Saturday I got up early to work with Habitat for Humanity in a somewhat rougher part of the city called the Mark Twain neighborhood. I have loved Habitat ever since my days at Catholic High, and this was a particularly great day to be on the job. First, it was a great day to be outside – mid-80s, not a cloud in the sky. Second, a bunch of students from the SLU Habitat group happened to be working on my build site, so I got to meet some of them. Third, and most important, there was a lot of stuff to hit and dig. We were mostly working landscaping all day, and when the site manager told us that, I was a little disappointed because I figured I’d be planting flowers and that kind of thing. Not so much. I ended up spending about 6 hours digging holes for trees with a post hole digger, breaking up old bricks and concrete with a pickaxe, and moving wheelbarrows full of rocks. As you might expect, I was pretty beat up by the end of it all. It is a blessing to be able to go and hit stuff and dig holes and be engaged in physical labor for a while, but it always reminds me of how grateful I am for higher education. Still, it was a great day.
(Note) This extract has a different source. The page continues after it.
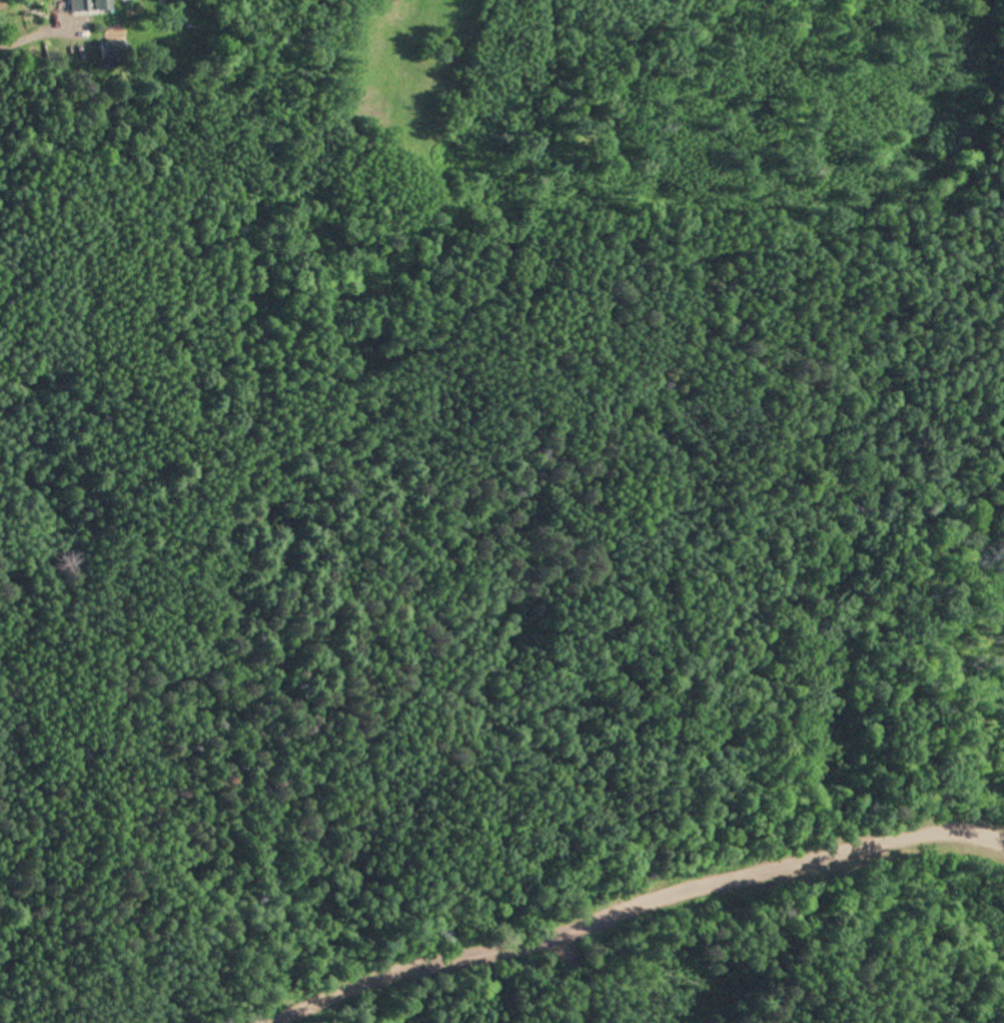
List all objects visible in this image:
building: (106, 5)
building: (115, 54)
road: (636, 903)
After all the fun and games, I went home and collapsed for a couple of hours, but my friend Laura had her two sisters in town, so they all wanted to go out to City Museum. Of course, I’m an idiot, so I couldn’t pass up City Museum, so we went and ran around and climbed stuff for another two hours or so. When I finally crawled home after all this abuse, I felt like I had been on the receiving end of the aforementioned pickaxe, but it was completely worth it.
After I woke up this morning and tried to stop the shaking in my hands long enough to get a few spoonfuls of cereal from the bowl to my mouth without spilling milk all over the table, I finally did enjoy having the house all to myself, so I was able to read for 4 or 5 hours before coming home and doing some work around the house and limping off to the 10pm mass.
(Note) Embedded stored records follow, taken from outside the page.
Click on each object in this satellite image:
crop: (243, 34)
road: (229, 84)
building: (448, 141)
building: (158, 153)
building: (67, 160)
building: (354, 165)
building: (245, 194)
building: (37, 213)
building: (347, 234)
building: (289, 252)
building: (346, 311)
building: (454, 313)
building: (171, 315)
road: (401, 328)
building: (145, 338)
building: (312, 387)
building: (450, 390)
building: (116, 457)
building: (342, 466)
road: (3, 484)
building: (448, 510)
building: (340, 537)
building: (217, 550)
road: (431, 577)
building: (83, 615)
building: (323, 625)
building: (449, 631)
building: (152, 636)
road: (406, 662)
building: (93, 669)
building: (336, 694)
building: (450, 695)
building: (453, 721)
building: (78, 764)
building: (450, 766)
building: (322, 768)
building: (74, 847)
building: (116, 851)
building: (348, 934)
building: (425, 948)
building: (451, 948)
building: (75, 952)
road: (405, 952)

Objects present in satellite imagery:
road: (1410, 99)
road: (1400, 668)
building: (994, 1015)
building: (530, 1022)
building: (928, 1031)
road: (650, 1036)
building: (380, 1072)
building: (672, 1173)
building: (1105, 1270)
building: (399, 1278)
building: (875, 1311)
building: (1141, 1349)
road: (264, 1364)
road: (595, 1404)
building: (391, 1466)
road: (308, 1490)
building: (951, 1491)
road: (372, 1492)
One sadder note: since my last email, I received word that Br. Hubert Bonnette died. Br. Hubert returned to the Brothers just a few years ago after having been out of the community for several decades, and while we were only in the community together for a few years, and I didn’t get much of a chance to know him well, I knew from the first time I met him that he was the real deal: wise, humble, a real Brother’s Brother. He had that same kind of simple, honest centeredness that I saw in someone like Br. Pierre, another old hero of mine, and that has drawn me to the Brothers from my earliest days in the community. I wish I had gotten to know him better, but I am so glad for the time I was able to spend getting to know him, and that he was able to spend his last years back with his Brothers.